**Task prompt**: In the records below, print each line exactly and leave every image out.

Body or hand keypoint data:
-=-=-=-=-
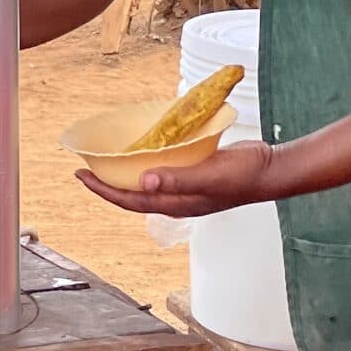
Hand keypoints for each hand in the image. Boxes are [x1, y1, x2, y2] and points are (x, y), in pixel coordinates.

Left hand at [77, 139, 285, 217]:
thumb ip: (177, 179)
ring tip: (108, 158)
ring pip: (147, 182)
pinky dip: (148, 160)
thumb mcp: (208, 177)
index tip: (81, 176)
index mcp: (175, 203)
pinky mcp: (194, 172)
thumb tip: (143, 182)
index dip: (103, 190)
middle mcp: (176, 198)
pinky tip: (144, 147)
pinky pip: (164, 169)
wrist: (268, 170)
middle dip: (107, 183)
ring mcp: (185, 186)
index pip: (129, 200)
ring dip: (126, 172)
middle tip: (85, 167)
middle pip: (132, 193)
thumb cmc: (242, 177)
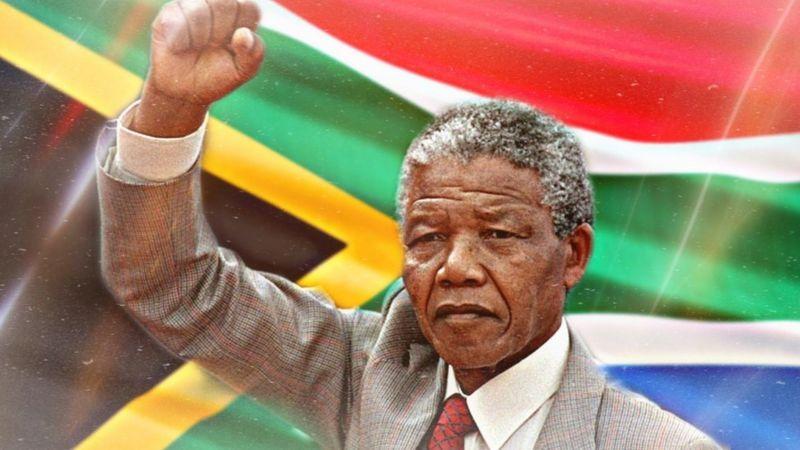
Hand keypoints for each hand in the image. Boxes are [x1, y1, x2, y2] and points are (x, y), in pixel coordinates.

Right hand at [131, 0, 264, 136]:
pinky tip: (180, 47)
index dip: (240, 30)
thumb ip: (253, 53)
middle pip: (226, 4)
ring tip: (196, 47)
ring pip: (202, 9)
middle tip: (212, 47)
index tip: (231, 46)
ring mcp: (193, 4)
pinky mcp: (171, 10)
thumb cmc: (215, 76)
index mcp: (240, 15)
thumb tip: (243, 33)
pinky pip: (179, 19)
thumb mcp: (242, 71)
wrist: (183, 90)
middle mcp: (218, 4)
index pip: (249, 8)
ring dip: (201, 37)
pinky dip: (182, 40)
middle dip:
-=-=-=-=-
**Exercise result**:
Hand keypoints for each hand in the image. Boxes are [x1, y1, x2, y2] and points are (x, y), in pixel coordinates.

Left hand at [77, 139, 285, 217]:
thumb ip: (177, 179)
ring tip: (108, 158)
ring pip: (147, 182)
pinky dip: (148, 160)
thumb mcp: (208, 177)
index tip: (81, 176)
index mcp: (175, 203)
pinky mcp: (194, 172)
thumb tip: (143, 182)
index dip: (103, 190)
middle mcp: (176, 198)
pinky tip: (144, 147)
pinky pip: (164, 169)
wrist: (268, 170)
middle dip: (107, 183)
ring mcp: (185, 186)
index pip: (129, 200)
ring dip: (126, 172)
middle tip: (85, 167)
middle pip: (132, 193)
thumb cmc: (242, 177)
Hand keypoints for each hand in the image. Boxes are [x1, y1, x2, y2] and points are (x, y), in pixel coordinates.

Right hand at [131, 0, 264, 136]:
pinky tip: (180, 47)
index dip: (240, 30)
thumb ip: (253, 53)
middle pip: (226, 4)
ring tip: (196, 47)
ring pip: (202, 9)
middle tip: (212, 47)
index tip: (231, 46)
ring mcp: (193, 4)
pinky mcp: (171, 10)
thumb cmc: (215, 76)
index mcp: (240, 15)
thumb tip: (243, 33)
pinky pip: (179, 19)
thumb mcp: (242, 71)
wrist: (183, 90)
middle mcp: (218, 4)
index pip: (249, 8)
ring dip: (201, 37)
pinky dip: (182, 40)
middle dip:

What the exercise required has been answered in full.